Vegetarian Korma Recipe: A Flavourful, Creamy & Healthy Indian Dish
Table of Contents
- 1. Ingredients
- 2. Instructions
Vegetarian Korma is a classic Indian dish that combines the rich flavours of spices with the creaminess of yogurt or coconut milk. This dish is perfect for vegetarians or anyone who wants to enjoy a flavorful and hearty meal that is also healthy and filling. The creamy sauce of the korma is made with yogurt or coconut milk and a blend of aromatic spices, which include cumin, coriander, cardamom, and cinnamon, among others. These ingredients work together to create a sauce that is both flavorful and rich, making it a great dish for special occasions or everyday dinners.
🧑🍳 Prep time | 20 minutes |
🍳 Cook time | 30 minutes |
⌛ Total time | 50 minutes |
🍽️ Servings | 4 |
Ingredients:
For the Paste:
- 1/2 cup cashews, soaked in hot water for 15 minutes
- 1 medium onion, roughly chopped
- 3 cloves garlic, peeled
- 1-inch ginger, peeled
- 2 green chillies (optional)
For the Curry:
- 2 tablespoons oil or ghee
- 2 cardamom pods
- 1 cinnamon stick
- 1 bay leaf
- 2 medium carrots, diced
- 1 bell pepper, chopped
- 1 medium potato, cubed
- 1 cup cauliflower florets
- 1 cup green peas
- 1 teaspoon cumin powder
- 1 teaspoon coriander powder
- 1 teaspoon turmeric powder
- 1 teaspoon garam masala
- 1/2 teaspoon cayenne pepper (optional)
- Salt to taste
- 1 cup plain yogurt or coconut milk
- 1/4 cup heavy cream
- 1/2 cup water
- Fresh cilantro for garnish
- 2 tablespoons butter (optional)
Instructions:
- Blend the soaked cashews, onion, garlic, ginger, and green chillies into a smooth paste, adding water if needed.
- Heat oil or ghee in a large pan over medium heat. Add cardamom pods, cinnamon sticks, and bay leaf. Cook until fragrant, about 30 seconds.
- Add the cashew paste and cook for 5-7 minutes, stirring frequently, until it turns light golden and oil starts to separate.

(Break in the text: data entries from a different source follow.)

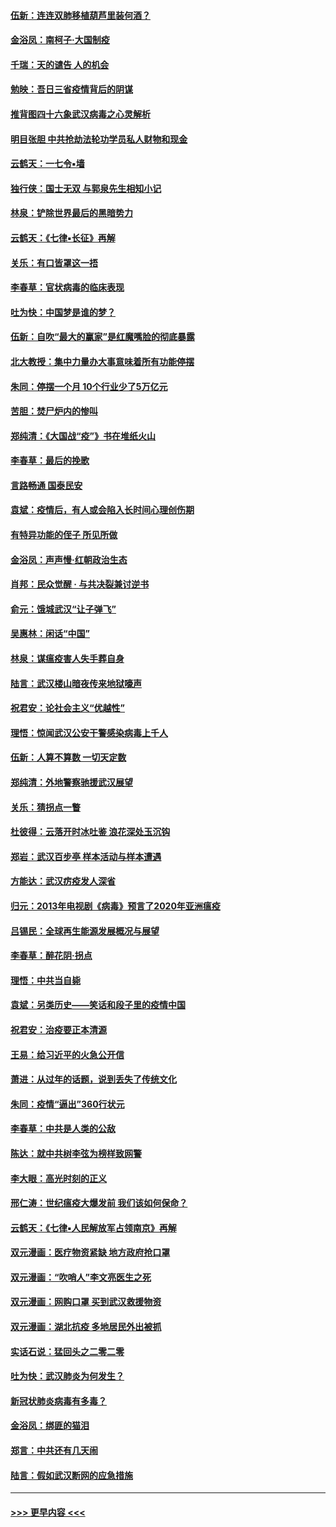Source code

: #### [伍新：连连双肺移植葫芦里装何酒？](../pages/nsc993/n11913667.md?t=03051203) 
#### [金浴凤：南柯子·大国制疫](../pages/nsc993/n11913657.md?t=03051203) 
#### [千瑞：天的谴告  人的机会](../pages/nsc993/n11913309.md?t=03051203) 
#### [勉映：吾日三省疫情背后的阴谋](../pages/nsc993/n11913079.md?t=03051203) 
#### [推背图四十六象武汉病毒之心灵解析](../pages/nsc993/n11911761.md?t=03051203) 
#### [明目张胆 中共抢劫法轮功学员私人财物和现金](../pages/nsc993/n11910262.md?t=03051203) 
#### [云鹤天：一七令▪墙](../pages/nsc993/n11910627.md?t=03051203) 
#### [独行侠：国士无双 与郭泉先生相知小记](../pages/nsc993/n11910613.md?t=03051203) 
#### [林泉：铲除世界最后的黑暗势力](../pages/nsc993/n11909320.md?t=03051203) 
#### [云鹤天：《七律▪长征》再解](../pages/nsc993/n11909327.md?t=03051203) 
#### [关乐：有口皆罩这一捂](../pages/nsc993/n11908393.md?t=03051203) 
#### [李春草：官状病毒的临床表现](../pages/nsc993/n11908339.md?t=03051203) 
#### [吐为快：中国梦是谁的梦？](../pages/nsc993/n11906564.md?t=03051203) 
#### [伍新：自吹“最大的赢家”是红魔嘴脸的彻底暴露](../pages/nsc993/n11906407.md?t=03051203) 
#### [北大教授：集中力量办大事意味着所有功能停摆](../pages/nsc993/n11904800.md?t=03051203) 
#### [朱同：停摆一个月 10个行业少了5万亿元](../pages/nsc993/n11904498.md?t=03051203) 
#### [苦胆：焚尸炉内的惨叫](../pages/nsc993/n11904479.md?t=03051203) 
#### [郑纯清：《大国战“疫”》书在堆纸火山](../pages/nsc993/n11904450.md?t=03051203) 
#### [李春草：最后的挽歌](../pages/nsc993/n11904441.md?t=03051203) 
#### [言路畅通 国泰民安](../pages/nsc993/n11904222.md?t=03051203) 
#### [袁斌：疫情后，有人或会陷入长时间心理创伤期](../pages/nsc993/n11901514.md?t=03051203) 
#### [有特异功能的侄子 所见所做](../pages/nsc993/n11901154.md?t=03051203) 
#### [金浴凤：声声慢‧红朝政治生态](../pages/nsc993/n11899553.md?t=03051203) 
#### [肖邦：民众觉醒 · 与共决裂兼讨逆书](../pages/nsc993/n11898435.md?t=03051203) 
#### [俞元：饿城武汉“让子弹飞”](../pages/nsc993/n11898344.md?t=03051203) 
#### [吴惠林：闲话“中国”](../pages/nsc993/n11898182.md?t=03051203) 
#### [林泉：谋瘟疫害人失手葬自身](../pages/nsc993/n11897892.md?t=03051203) 
#### [陆言：武汉楼山暗夜传来地狱嚎声](../pages/nsc993/n11897033.md?t=03051203) 
#### [祝君安：论社会主义“优越性”](../pages/nsc993/n11897005.md?t=03051203) 
#### [理悟：惊闻武汉公安干警感染病毒上千人](../pages/nsc993/n11896947.md?t=03051203) 
#### [伍新：人算不算数 一切天定数](../pages/nsc993/n11893372.md?t=03051203) 
#### [郑纯清：外地警察驰援武汉展望](../pages/nsc993/n11893115.md?t=03051203) 
#### [关乐：猜拐点一瞥](../pages/nsc993/n11893020.md?t=03051203) 
#### [杜彼得：云落开时冰吐鉴 浪花深处玉沉钩](../pages/nsc993/n11892107.md?t=03051203) 
#### [郑岩：武汉百步亭 样本活动与样本遭遇](../pages/nsc993/n11892310.md?t=03051203) 
#### [方能达：武汉疠疫发人深省](../pages/nsc993/n11891376.md?t=03051203) 
#### [归元：2013年电视剧《病毒》预言了2020年亚洲瘟疫](../pages/nsc993/n11891126.md?t=03051203) 
#### [吕锡民：全球再生能源发展概况与展望](../pages/nsc993/n11890613.md?t=03051203) 
#### [李春草：醉花阴·拐点](../pages/nsc993/n11890567.md?t=03051203) 
#### [理悟：中共当自毙](../pages/nsc993/n11890559.md?t=03051203) 
#### [袁斌：另类历史——笑话和段子里的疫情中国](../pages/nsc993/n11889243.md?t=03051203) 
#### [祝君安：治疫要正本清源](../pages/nsc993/n11889085.md?t=03051203) 
#### [王易：给习近平的火急公开信](../pages/nsc993/n11888225.md?t=03051203) 
#### [萧进：从过年的话题，说到丢失了传统文化](../pages/nsc993/n11887732.md?t=03051203) 
#### [朱同：疫情“逼出”360行状元](../pages/nsc993/n11887678.md?t=03051203) 
#### [李春草：中共是人类的公敌](../pages/nsc993/n11887656.md?t=03051203) 
#### [陈达：就中共树李弦为榜样致网警](../pages/nsc993/n11887625.md?t=03051203) 
#### [李大眼：高光时刻的正义](../pages/nsc993/n11887585.md?t=03051203) 
#### [邢仁涛：世纪瘟疫大爆发前 我们该如何保命？](../pages/nsc993/n11887535.md?t=03051203) 
#### [云鹤天：《七律▪人民解放军占领南京》再解](../pages/nsc993/n11887524.md?t=03051203) 
#### [双元漫画：医疗物资紧缺 地方政府抢口罩](../pages/nsc993/n11884744.md?t=03051203) 
#### [双元漫画：“吹哨人”李文亮医生之死](../pages/nsc993/n11884705.md?t=03051203) 
#### [双元漫画：网购口罩 买到武汉救援物资](../pages/nsc993/n11884670.md?t=03051203) 
#### [双元漫画：湖北抗疫 多地居民外出被抓](../pages/nsc993/n11884643.md?t=03051203) 
#### [实话石说：猛回头之二零二零](../pages/nsc993/n11883968.md?t=03051203) 
#### [吐为快：武汉肺炎为何发生？](../pages/nsc993/n11882180.md?t=03051203) 
#### [新冠状肺炎病毒有多毒？](../pages/nsc993/n11881790.md?t=03051203) 
#### [金浴凤：绑匪的猫泪](../pages/nsc993/n11880664.md?t=03051203) 
#### [郑言：中共还有几天闹](../pages/nsc993/n11880645.md?t=03051203) 
#### [陆言：假如武汉断网的应急措施](../pages/nsc993/n11880619.md?t=03051203) 

----
#### [ >>> 更早内容 <<< ](../indexes/nsc993-earlier.md)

- Add all the vegetables except peas. Cook for 5 minutes, stirring occasionally.
- Add all ground spices and salt. Cook for 2 minutes until fragrant.
- Whisk yogurt or coconut milk with 1/2 cup water. Add to the pan, stirring continuously to prevent curdling.
- Cover and simmer for 15-20 minutes until vegetables are tender, stirring occasionally.
- Add peas and cream. Simmer for 5 minutes until heated through.
- Finish with butter (if using) and garam masala. Adjust seasoning to taste.
- Garnish with fresh cilantro and serve hot.
Tips:
- For extra richness, use both yogurt and coconut milk
- Soak cashews in hot water for easier blending
- Add vegetables in order of cooking time needed
- Adjust liquid for desired consistency
Serving Suggestions:
- Serve with naan bread or basmati rice
- Accompany with raita
- Garnish with additional cashews
Storage:
- Keeps in refrigerator for up to 3 days
- Reheat gently, adding water or cream if needed
- Not suitable for freezing if made with dairy
This mild and creamy curry is perfect for introducing people to Indian cuisine. The combination of vegetables and rich cashew sauce creates a satisfying meal that's both nutritious and delicious.
Note: For a vegan version, use coconut milk instead of yogurt and omit the cream and butter.